> [WHAT THE TASK REQUIRES] Omit every picture, and retype the lines that run from the beginning of the data below through the line containing "thumb tip: (939, 1016)", inclusive.

> [SUPPLIED RECORDS]
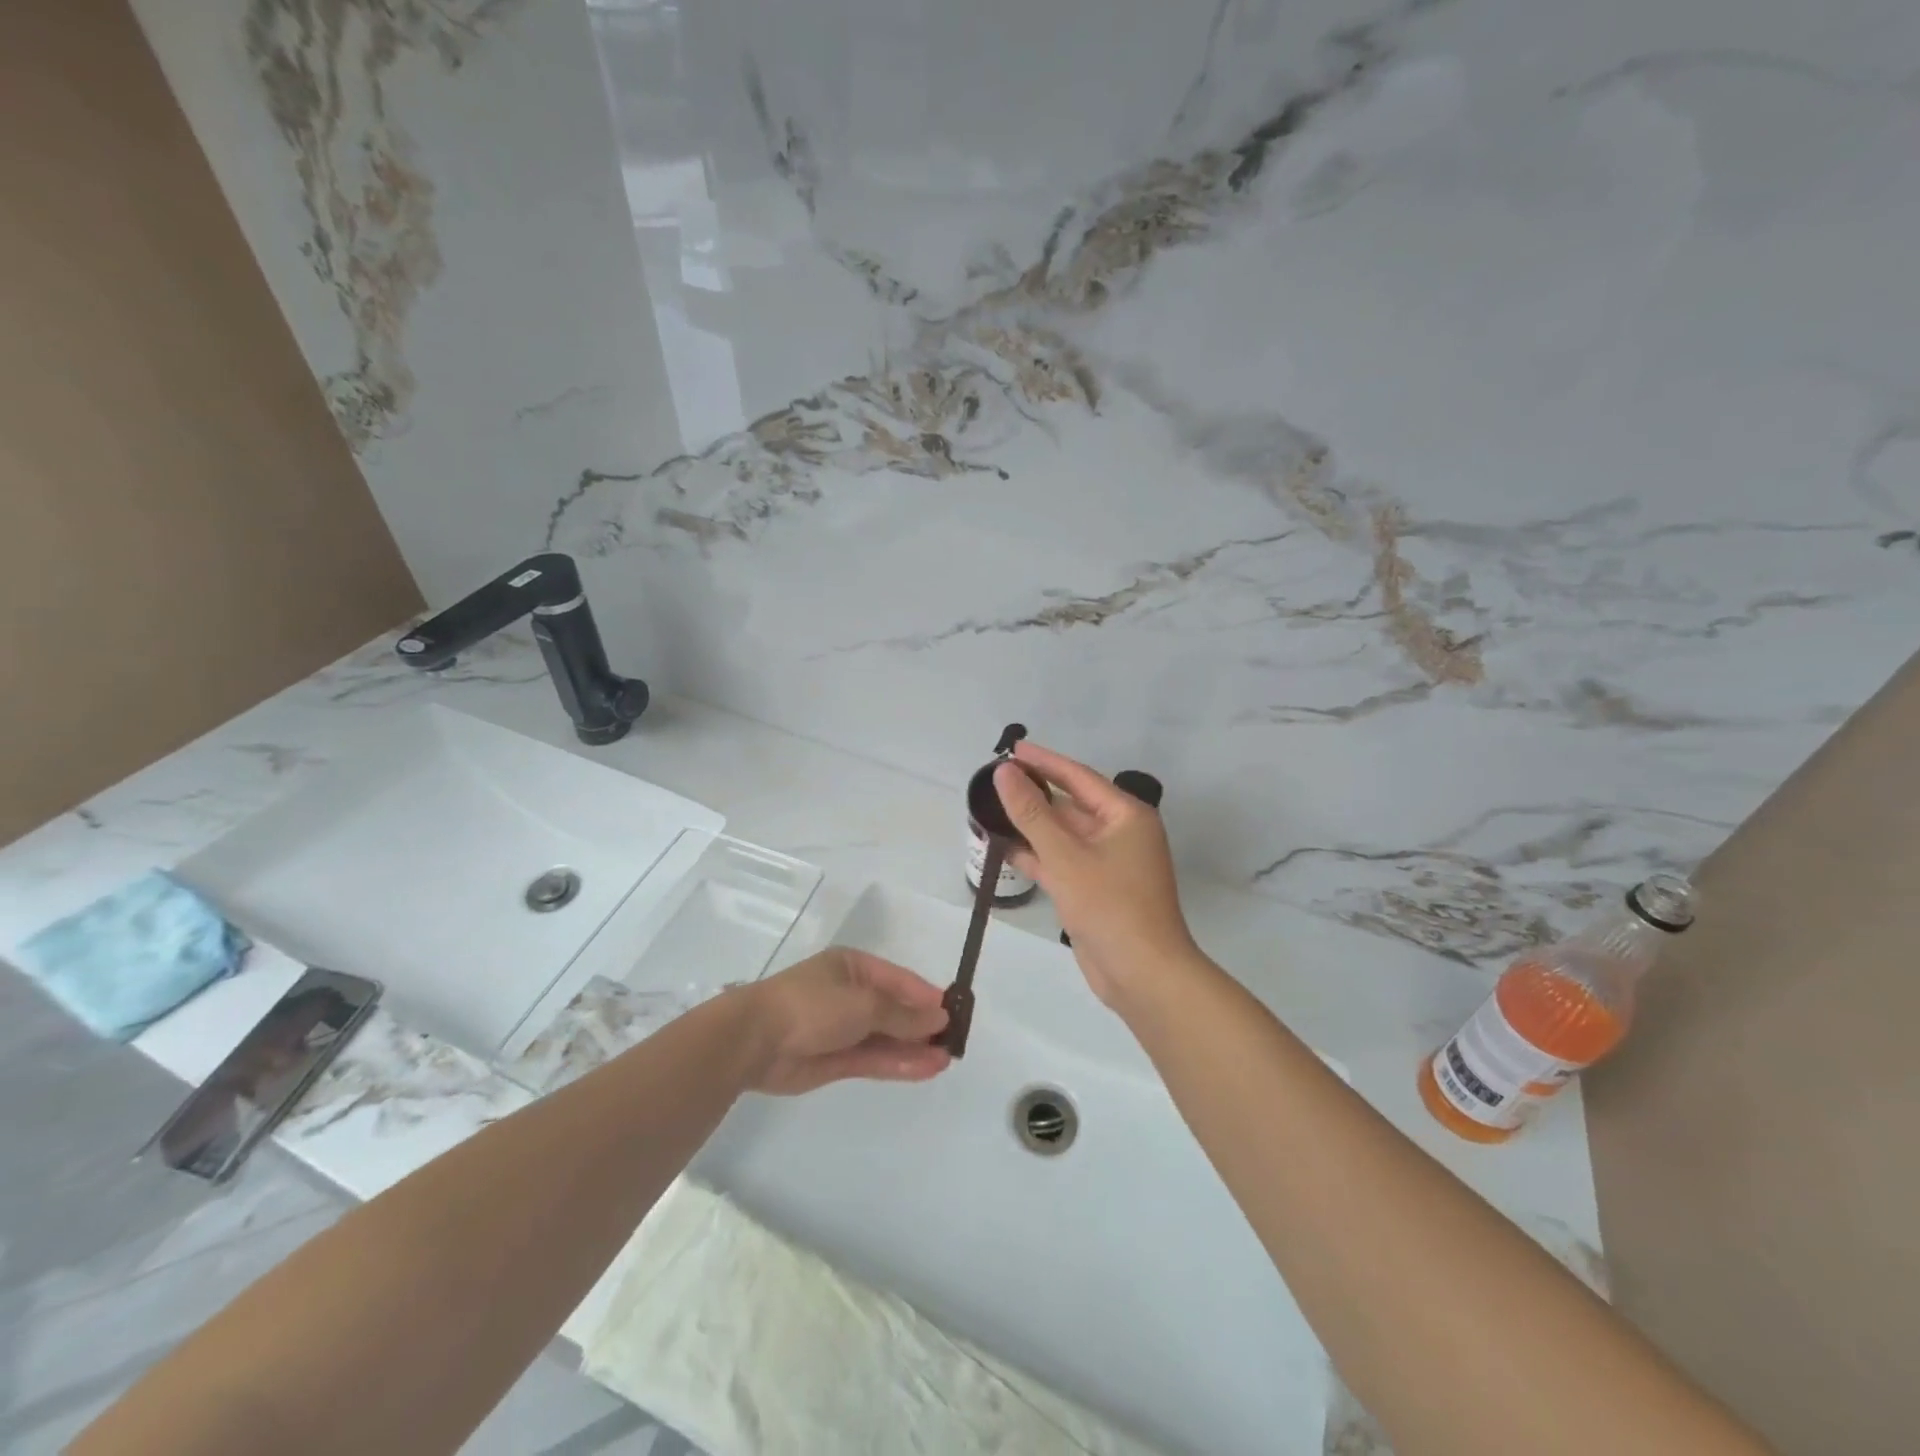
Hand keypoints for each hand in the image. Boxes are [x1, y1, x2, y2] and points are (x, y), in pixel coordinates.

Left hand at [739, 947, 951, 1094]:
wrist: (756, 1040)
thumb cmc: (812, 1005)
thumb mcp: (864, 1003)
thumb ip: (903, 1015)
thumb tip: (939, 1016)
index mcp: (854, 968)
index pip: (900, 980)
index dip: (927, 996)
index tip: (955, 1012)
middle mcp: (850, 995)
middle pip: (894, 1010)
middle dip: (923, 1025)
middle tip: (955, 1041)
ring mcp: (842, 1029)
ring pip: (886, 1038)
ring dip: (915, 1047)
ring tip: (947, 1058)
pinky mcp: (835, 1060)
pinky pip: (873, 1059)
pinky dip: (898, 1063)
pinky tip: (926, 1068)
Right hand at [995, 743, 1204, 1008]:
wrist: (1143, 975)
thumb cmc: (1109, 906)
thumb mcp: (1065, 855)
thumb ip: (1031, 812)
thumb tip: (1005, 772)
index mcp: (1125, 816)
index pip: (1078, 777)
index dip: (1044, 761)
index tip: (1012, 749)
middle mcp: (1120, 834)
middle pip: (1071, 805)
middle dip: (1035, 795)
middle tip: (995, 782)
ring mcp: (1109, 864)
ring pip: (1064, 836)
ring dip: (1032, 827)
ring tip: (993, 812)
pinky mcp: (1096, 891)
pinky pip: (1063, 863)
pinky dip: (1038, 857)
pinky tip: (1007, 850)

> [WORKED SOLUTION]
Hand keypoints for each hand in the image. Boxes are [x1, y1, x2, y2] and points are (x, y), in pixel coordinates.

Left hand at [739, 947, 951, 1094]:
wrist: (756, 1040)
thumb cmc: (812, 1005)
thumb mcp: (864, 1003)
thumb ip: (903, 1015)
thumb tip: (939, 1016)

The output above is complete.